5.黒花苧環 Aquilegia viridiflora Chocolate Soldier





「魔法を学べるのですか!?」


「もちろん。来週から家庭教師が来ることになっている。……少し急だった?」


 シャギーが父親から話を聞いたのはこれから出掛けようと支度をしているところだった。すでに行き先には連絡済みで、時間の約束も取り付けている。


 魔法を学びたいと相談した日から数日後。


 あの日はカランコエが取り乱して父親に兄妹の確執が知れることとなり、母親の死の真相を聞き出すに至り──つまりそれどころではなくなったので、てっきりそのまま話自体が流れてしまったのかと思っていたのだ。しかしソルジャー伯爵は娘の相談をしっかりと覚えており、家庭教師を手配してくれていた。


 いくらなんでも急だったかと心配する父親に、首を左右に振って否定する。


「ありがとうございます! お父様!!」


 兄のカランコエは相変わらず部屋から出てこないため彼が今何を考え、どうしたいと思っているのかは知れないままだ。
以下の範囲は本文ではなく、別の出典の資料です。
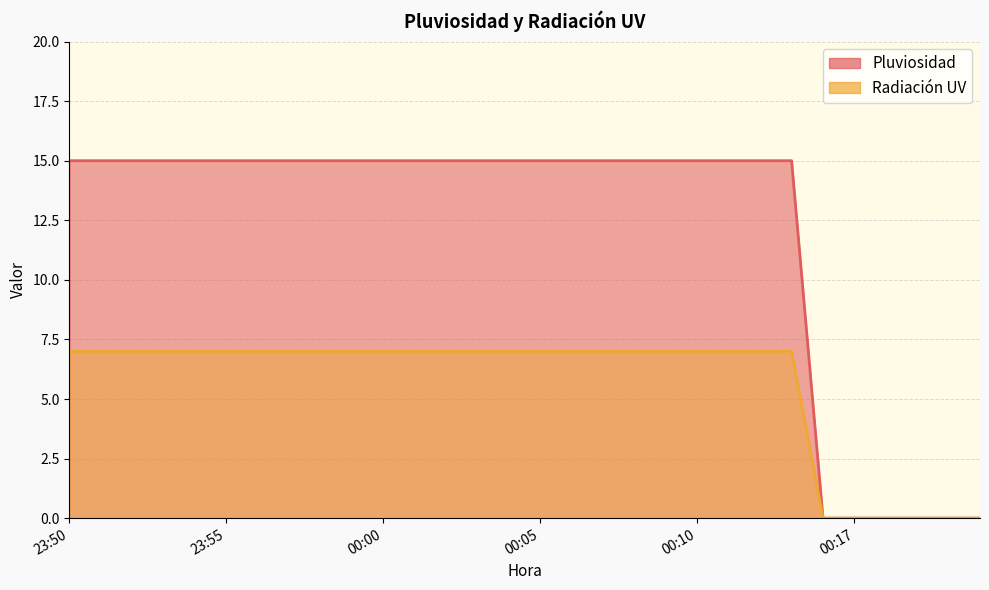

What is the average value of the Radiación UV series?

6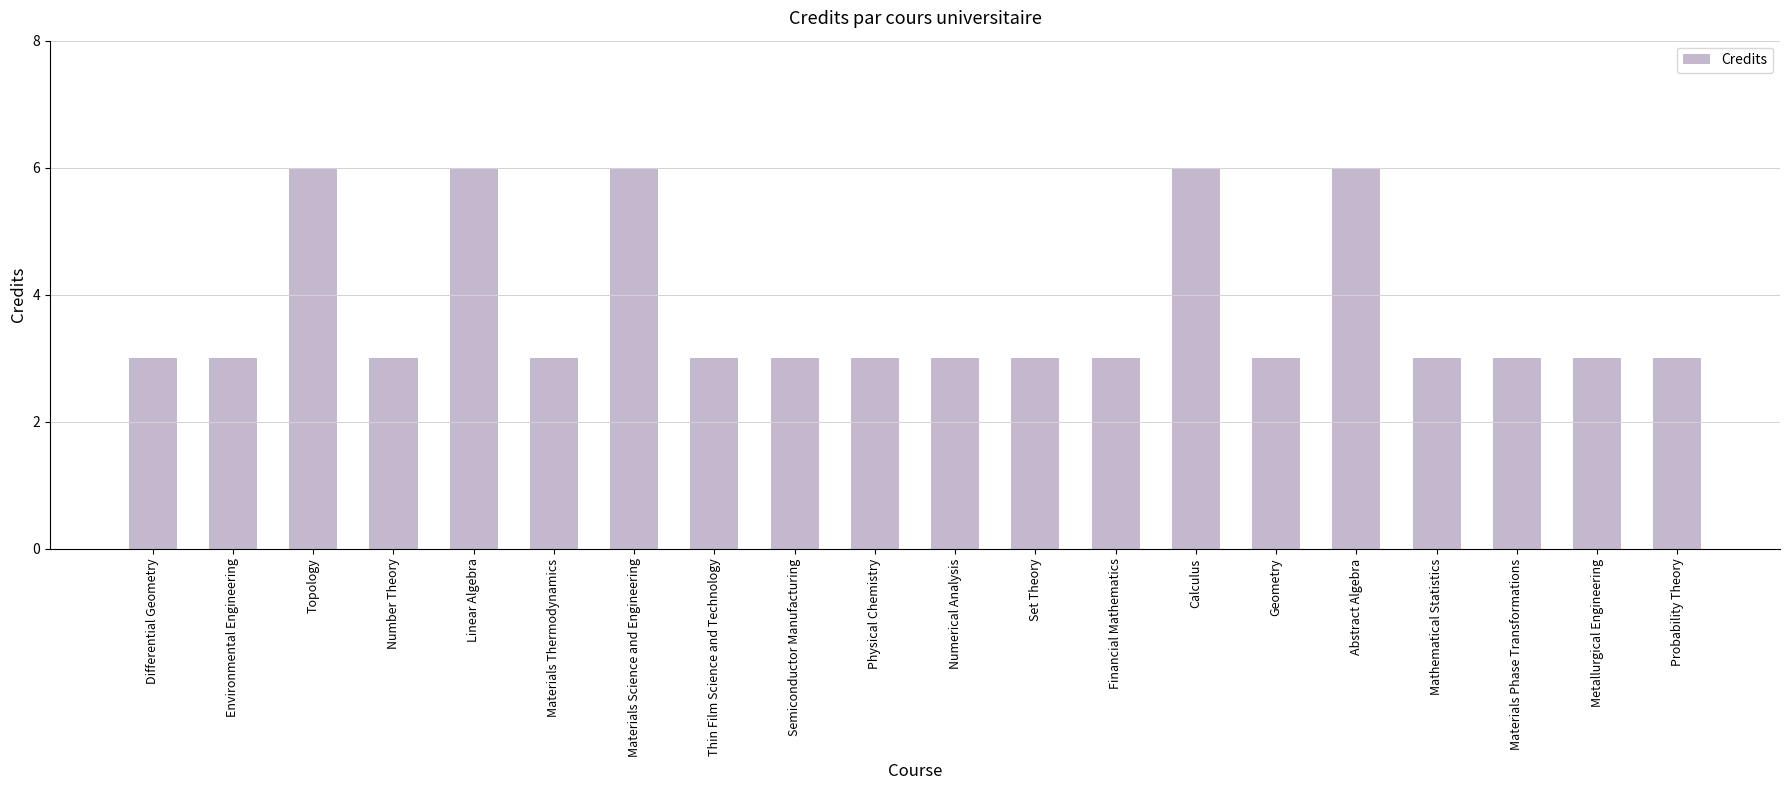

Read the value at Materials Thermodynamics.

3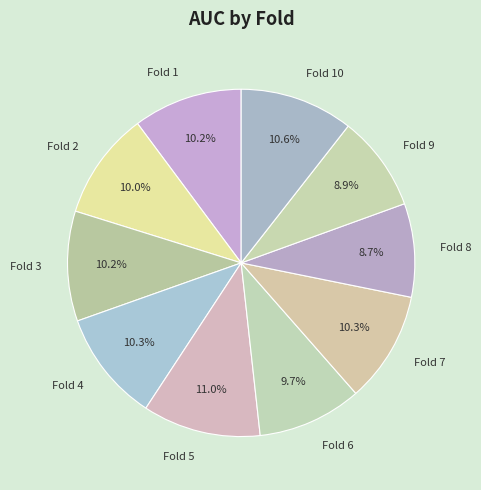

To the nearest percent, what percentage of the pie is Fold 8?

9%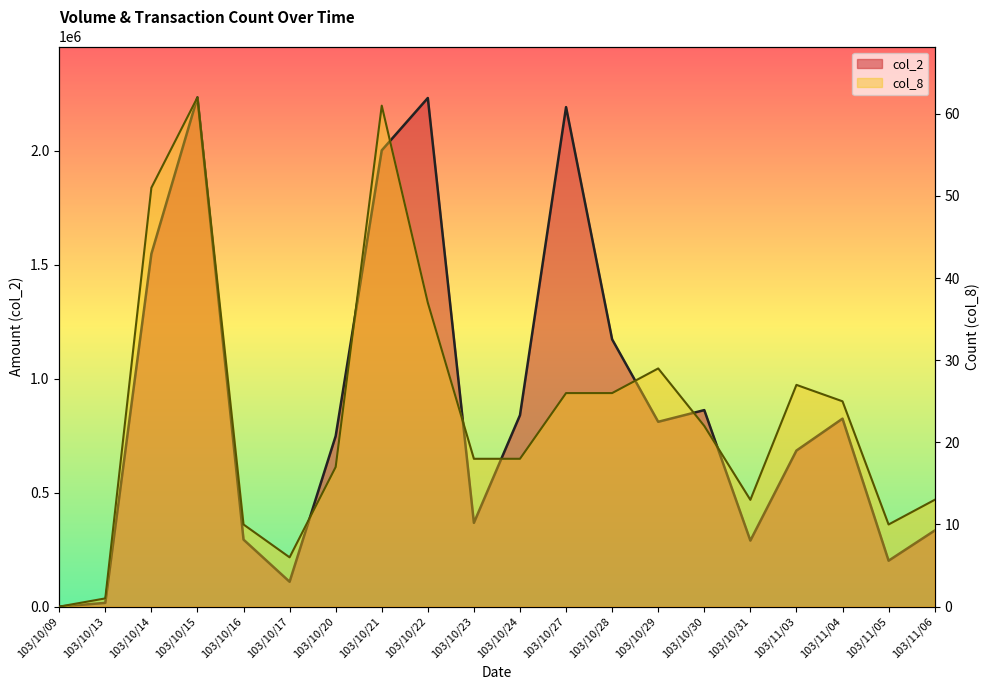

List the series in order of their overall mean, highest first.

col_2, col_8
 だがそれはシャギーが立ち止まる理由にはならない。自分自身が最悪の未来から逃れるにも誰かを救うにも、力が無ければどうにもならないのだ。そのことを“持たない側”だった菊子の経験からよく知っている。


「では!! 行ってまいります!」


 シャギーは残りの支度を終えて、慌ただしく父親に挨拶をして馬車に飛び乗る。


 馬車の中、侍女と二人になったシャギーはこっそりと拳を固めた。そのまま天に向かって拳を突き上げたい衝動を貴族令嬢にあるまじき所作なので我慢する。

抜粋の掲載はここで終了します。